Self-doubt Attribution 30% Dynamic Update ~80% of update-driven errors relate to self-doubt Models do not always trust mid-way updates
Chain of Draft Qwen3-8B, 30% Hard Answer length still 1.38x (AIME), 6.27x (LCB) Compressed reasoning does not solve interruptibility
Chain of Draft Soft AIME, 30% Interruption Panic rate 13.1% (vs 3.8% in assistant-turn) Shorter draft-like reasoning might be more prone to sudden stops
Dynamic Update Cost Prompt Guidance Setting GPT-OSS late update cost < 110% of original Continuation is cheaper than restarting if updates are absorbed

Key Findings

  • Static high accuracy does not imply dynamic robustness. Strong performance on fixed problems does not translate to handling mid-way changes.
  • Reasoning token curves underestimate actual computation.
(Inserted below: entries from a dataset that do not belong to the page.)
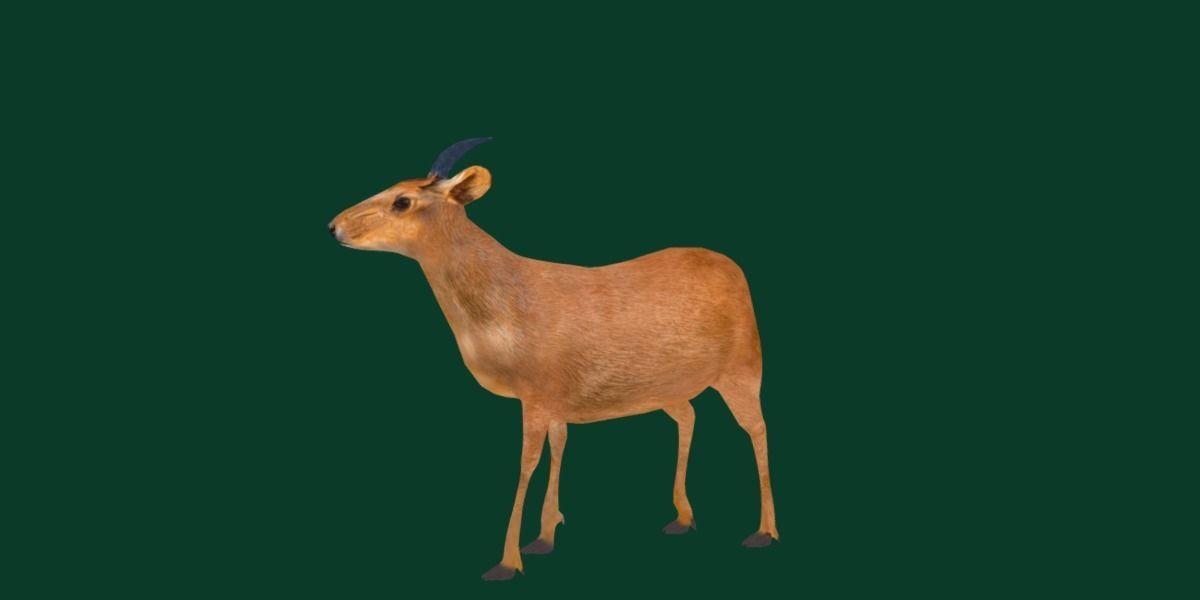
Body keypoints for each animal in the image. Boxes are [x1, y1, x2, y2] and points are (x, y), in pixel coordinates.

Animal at [328, 139, 779, 580]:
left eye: (402, 201)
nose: (334, 226)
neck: (504, 310)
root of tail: (734, 268)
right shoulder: (557, 399)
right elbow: (559, 446)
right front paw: (545, 536)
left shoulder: (537, 392)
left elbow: (526, 463)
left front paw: (507, 561)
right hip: (667, 387)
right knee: (689, 415)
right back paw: (683, 516)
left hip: (743, 367)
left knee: (757, 428)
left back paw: (764, 530)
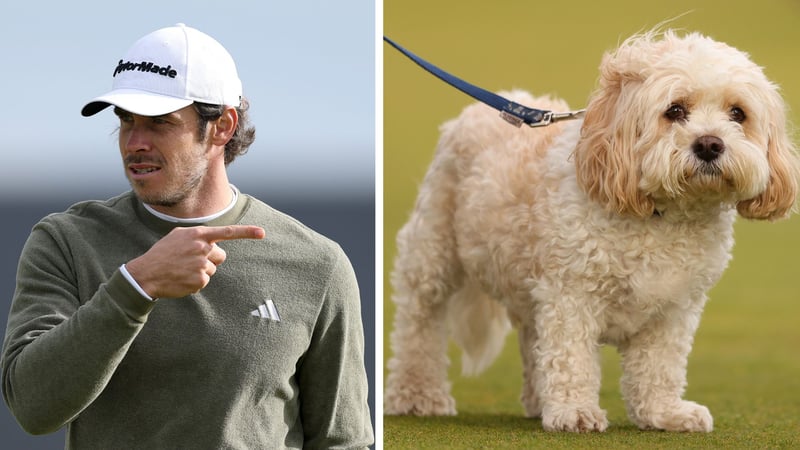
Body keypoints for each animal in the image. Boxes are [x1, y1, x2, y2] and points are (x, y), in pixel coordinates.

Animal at [384, 30, 796, 432]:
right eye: (675, 110)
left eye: (738, 114)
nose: (709, 144)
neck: (663, 216)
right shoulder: (571, 295)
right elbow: (571, 357)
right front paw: (574, 411)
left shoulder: (674, 309)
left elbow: (659, 366)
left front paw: (663, 413)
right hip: (433, 251)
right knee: (419, 321)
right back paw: (417, 395)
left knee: (532, 335)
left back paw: (537, 401)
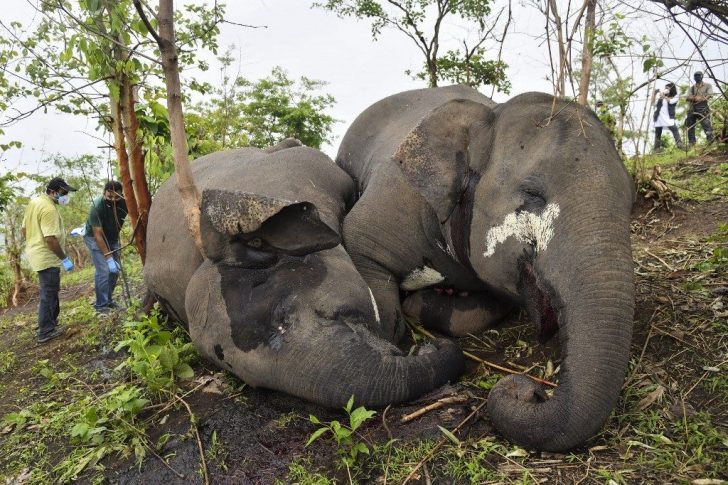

The answer area may carry significant implicit reasoning after hard-interruption, so counting only thinking tokens misjudges efficiency.
  • Prompt guidance suggests room for improvement. Simple confirmations help GSM8K/MATH-500, but AIME and code tasks remain far from solved.
  • Model scale is not a panacea. Larger Qwen models perform better on update tasks, but hard and soft interruptions do not show a monotonic scaling solution.

Highlights & Insights

  • The most valuable contribution is Transforming "interruptibility" from an engineering experience issue into a measurable capability. It highlights that models in real deployment are reasoning processes in a changing world.
  • The three error modes are highly explanatory. Reasoning leakage, panicked answering, and self-doubt correspond to gaps in stop-control, budget regulation, and context trust, respectively.
  • The dynamic update construction is clever. The "modify then restore" approach in math tasks ensures the model is truly absorbing updates rather than relying on memorized answers.
  • Insights for agent systems: Multi-agent collaboration and IDE agents naturally involve interruptions and environment changes, making this benchmark more representative of interactive deployment risks than traditional one-shot math problems.

Limitations & Future Work

  • Task scope is narrow. Primarily covers math and coding due to long trajectories and automated verification; multi-turn QA, research assistants, and tool-use are not yet included.
  • Interruption forms are idealized. Experiments use single, clean, pre-set interruptions, whereas real users might provide noisy, continuous, or contradictory updates.
  • Incomplete closed-source evaluation. Many APIs do not expose internal reasoning or allow mid-trace updates, necessitating approximate proxies.
  • Diagnostic focus. The paper does not propose interruption-aware training or new decoding constraints, which remains future work for post-training rewards.
  • Scale of manual updates. Although verified, larger-scale dynamic tasks require more systematic generation and verification processes.
  • vs Budget Forcing / S1: While budget forcing studies fixed token budgets, Ours emphasizes unpredictable interruptions and evaluates whether reasoning leaks into the answer area.
  • vs NoThinking: While NoThinking studies removing explicit thought, Ours truncates thoughts mid-way to see if partial trajectories support reliable answers.
  • vs Chain of Draft: Ours finds that compact reasoning does not automatically eliminate leakage, panic, or self-doubt.
  • vs Efficient Reasoning Training: Reminds researchers to optimize for "correct even when interrupted" alongside "correct with fewer tokens."

Rating

  • Novelty: ⭐⭐⭐⭐☆ Defines interruptibility as a systematic evaluation problem for long-reasoning models with a clear taxonomy.
  • Experimental Thoroughness: ⭐⭐⭐⭐☆ Covers multiple datasets, models, and ablation settings with solid reliability.
  • Writing Quality: ⭐⭐⭐⭐☆ Clear problem consciousness and intuitive naming of failure modes.
  • Value: ⭐⭐⭐⭐⭐ Highly relevant for interactive LLMs, IDE agents, and long-task reasoning systems.